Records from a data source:
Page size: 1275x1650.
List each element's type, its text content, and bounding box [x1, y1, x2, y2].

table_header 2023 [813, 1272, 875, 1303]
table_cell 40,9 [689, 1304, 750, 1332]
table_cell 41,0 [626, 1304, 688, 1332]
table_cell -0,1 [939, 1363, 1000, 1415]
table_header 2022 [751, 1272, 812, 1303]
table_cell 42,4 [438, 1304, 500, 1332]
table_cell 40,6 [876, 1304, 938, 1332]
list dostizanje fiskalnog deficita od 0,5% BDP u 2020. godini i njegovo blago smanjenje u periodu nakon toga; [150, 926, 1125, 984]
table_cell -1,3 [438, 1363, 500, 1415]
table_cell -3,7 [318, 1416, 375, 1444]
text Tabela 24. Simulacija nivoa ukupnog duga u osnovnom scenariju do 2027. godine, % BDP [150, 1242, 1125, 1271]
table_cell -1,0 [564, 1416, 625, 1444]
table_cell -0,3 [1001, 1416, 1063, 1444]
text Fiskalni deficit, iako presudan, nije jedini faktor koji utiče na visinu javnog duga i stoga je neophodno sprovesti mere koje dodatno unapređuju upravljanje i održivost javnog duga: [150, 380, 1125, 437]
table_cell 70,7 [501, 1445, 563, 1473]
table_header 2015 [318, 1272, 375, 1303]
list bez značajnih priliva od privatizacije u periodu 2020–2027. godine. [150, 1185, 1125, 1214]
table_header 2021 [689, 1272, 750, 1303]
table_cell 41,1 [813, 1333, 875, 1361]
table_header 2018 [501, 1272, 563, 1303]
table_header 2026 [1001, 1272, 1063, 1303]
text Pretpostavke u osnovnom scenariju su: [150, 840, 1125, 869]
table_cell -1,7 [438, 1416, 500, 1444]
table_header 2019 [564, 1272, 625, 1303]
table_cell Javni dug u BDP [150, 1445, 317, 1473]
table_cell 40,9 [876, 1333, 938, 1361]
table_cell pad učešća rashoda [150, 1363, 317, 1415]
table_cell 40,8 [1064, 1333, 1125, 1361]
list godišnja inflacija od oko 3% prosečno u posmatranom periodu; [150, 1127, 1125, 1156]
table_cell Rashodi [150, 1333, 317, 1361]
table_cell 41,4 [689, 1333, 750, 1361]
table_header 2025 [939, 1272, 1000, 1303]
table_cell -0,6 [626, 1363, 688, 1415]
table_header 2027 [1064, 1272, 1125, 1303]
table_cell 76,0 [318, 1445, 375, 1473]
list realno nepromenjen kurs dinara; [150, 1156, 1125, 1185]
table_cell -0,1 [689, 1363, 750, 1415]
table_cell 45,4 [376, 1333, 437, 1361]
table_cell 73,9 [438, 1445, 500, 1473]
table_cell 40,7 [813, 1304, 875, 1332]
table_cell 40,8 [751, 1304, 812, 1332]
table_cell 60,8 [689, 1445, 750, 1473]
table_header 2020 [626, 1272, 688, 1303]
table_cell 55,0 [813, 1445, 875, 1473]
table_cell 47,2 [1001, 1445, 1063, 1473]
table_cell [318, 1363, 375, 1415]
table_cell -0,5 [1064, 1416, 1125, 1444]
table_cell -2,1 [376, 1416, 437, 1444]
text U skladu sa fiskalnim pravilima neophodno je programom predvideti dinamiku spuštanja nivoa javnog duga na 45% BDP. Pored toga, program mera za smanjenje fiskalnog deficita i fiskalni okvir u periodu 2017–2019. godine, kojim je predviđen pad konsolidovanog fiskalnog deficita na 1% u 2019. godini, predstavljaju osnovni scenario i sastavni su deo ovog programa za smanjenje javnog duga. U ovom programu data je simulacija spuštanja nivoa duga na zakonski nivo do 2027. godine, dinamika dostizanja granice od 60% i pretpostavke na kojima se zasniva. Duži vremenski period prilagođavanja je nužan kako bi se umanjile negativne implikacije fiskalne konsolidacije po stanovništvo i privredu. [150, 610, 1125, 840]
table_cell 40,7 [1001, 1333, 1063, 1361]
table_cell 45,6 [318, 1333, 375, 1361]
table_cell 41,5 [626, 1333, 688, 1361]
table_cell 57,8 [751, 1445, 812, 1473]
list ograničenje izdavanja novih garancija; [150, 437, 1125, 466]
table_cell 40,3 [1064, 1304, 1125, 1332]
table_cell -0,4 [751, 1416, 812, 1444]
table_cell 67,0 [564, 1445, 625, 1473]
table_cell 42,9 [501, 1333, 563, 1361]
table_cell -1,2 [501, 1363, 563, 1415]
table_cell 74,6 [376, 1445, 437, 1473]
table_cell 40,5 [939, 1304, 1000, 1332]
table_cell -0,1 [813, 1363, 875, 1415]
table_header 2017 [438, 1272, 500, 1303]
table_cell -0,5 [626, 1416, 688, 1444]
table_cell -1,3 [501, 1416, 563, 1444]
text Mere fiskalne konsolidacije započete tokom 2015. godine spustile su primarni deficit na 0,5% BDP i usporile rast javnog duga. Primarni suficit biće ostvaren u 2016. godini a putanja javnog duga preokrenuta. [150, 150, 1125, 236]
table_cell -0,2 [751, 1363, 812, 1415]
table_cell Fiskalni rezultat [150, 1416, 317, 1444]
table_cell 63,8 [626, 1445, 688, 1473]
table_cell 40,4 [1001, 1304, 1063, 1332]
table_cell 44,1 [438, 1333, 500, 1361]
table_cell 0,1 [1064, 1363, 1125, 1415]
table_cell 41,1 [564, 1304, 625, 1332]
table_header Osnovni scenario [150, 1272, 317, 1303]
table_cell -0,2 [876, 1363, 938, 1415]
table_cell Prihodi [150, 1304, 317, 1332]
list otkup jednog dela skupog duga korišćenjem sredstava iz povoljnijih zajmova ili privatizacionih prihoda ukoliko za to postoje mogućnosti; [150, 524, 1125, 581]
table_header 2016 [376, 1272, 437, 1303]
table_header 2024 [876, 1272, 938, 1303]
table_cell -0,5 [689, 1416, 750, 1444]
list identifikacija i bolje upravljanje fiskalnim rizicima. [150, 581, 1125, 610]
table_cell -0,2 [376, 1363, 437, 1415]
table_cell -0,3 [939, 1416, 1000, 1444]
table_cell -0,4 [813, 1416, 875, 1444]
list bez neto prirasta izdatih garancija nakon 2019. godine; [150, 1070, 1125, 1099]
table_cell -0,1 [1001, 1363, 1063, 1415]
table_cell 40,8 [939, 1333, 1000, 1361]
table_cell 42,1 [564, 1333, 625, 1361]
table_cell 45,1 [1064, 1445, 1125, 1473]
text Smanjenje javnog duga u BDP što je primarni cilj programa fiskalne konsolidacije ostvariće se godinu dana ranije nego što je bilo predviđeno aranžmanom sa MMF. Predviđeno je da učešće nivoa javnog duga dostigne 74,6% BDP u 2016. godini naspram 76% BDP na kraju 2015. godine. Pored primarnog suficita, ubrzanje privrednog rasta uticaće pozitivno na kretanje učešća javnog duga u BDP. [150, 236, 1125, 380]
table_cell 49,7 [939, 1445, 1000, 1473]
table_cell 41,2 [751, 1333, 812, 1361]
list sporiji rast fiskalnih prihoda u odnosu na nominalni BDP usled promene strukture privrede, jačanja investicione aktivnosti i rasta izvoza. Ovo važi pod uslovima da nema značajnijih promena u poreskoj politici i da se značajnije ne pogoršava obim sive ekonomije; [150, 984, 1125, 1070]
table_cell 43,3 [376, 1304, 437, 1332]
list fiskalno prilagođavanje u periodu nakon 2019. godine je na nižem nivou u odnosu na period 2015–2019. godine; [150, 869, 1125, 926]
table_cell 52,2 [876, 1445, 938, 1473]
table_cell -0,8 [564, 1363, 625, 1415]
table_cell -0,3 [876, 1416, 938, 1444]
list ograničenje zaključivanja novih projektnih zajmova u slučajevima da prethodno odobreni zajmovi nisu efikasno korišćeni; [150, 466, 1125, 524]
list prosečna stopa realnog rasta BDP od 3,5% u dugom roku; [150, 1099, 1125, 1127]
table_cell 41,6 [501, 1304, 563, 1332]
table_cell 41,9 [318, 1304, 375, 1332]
* * *
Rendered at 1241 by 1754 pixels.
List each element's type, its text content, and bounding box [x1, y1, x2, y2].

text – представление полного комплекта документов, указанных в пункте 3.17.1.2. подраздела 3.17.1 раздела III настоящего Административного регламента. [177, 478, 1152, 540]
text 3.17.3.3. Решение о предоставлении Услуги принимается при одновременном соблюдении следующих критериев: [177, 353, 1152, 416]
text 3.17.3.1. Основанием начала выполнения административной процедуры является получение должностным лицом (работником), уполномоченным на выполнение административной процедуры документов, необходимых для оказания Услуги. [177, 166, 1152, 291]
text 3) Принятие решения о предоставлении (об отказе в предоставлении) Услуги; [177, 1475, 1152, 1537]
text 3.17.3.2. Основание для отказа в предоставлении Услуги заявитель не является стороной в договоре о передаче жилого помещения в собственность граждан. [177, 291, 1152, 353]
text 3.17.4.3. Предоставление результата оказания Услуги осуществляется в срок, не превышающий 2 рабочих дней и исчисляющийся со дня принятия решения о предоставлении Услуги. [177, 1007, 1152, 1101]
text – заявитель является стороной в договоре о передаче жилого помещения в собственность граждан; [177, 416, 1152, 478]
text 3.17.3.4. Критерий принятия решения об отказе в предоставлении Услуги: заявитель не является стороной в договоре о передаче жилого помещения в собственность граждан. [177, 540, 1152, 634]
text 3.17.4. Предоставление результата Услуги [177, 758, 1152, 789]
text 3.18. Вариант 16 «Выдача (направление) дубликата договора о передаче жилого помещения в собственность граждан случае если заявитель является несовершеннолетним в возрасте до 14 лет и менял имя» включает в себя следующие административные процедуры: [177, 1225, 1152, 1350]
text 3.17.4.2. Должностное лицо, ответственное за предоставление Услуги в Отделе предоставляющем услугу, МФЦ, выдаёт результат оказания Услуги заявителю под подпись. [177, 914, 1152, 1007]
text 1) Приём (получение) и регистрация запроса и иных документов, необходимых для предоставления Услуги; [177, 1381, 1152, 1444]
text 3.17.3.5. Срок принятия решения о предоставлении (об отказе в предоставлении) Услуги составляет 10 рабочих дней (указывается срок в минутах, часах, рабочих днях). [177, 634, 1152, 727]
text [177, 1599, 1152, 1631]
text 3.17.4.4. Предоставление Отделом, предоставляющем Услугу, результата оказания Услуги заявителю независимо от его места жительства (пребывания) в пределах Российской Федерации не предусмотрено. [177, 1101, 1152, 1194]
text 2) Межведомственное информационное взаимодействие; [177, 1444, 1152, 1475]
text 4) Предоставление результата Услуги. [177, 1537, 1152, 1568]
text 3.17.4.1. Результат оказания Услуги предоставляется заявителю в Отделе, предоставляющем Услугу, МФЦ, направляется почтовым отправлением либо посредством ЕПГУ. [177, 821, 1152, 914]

_Task to complete_
Copy out each line of the entries where the word "deficita" is found.

_Output_
list dostizanje fiskalnog deficita od 0,5% BDP u 2020. godini i njegovo blago smanjenje u periodu nakon toga; [150, 926, 1125, 984]
text U skladu sa fiskalnim pravilima neophodno je programom predvideti dinamiku spuštanja nivoa javnog duga na 45% BDP. Pored toga, program mera za smanjenje fiskalnog deficita i fiskalni okvir u periodu 2017–2019. godine, kojim je predviđen pad konsolidovanog fiskalnog deficita na 1% u 2019. godini, predstavljaju osnovni scenario i sastavni su deo ovog programa za smanjenje javnog duga. U ovom programu data je simulacija spuštanja nivoa duga na zakonski nivo do 2027. godine, dinamika dostizanja granice od 60% i pretpostavke na kojima se zasniva. Duži vremenski period prilagođavanja je nužan kako bi se umanjile negativne implikacije fiskalne konsolidacije po stanovništvo i privredu. [150, 610, 1125, 840]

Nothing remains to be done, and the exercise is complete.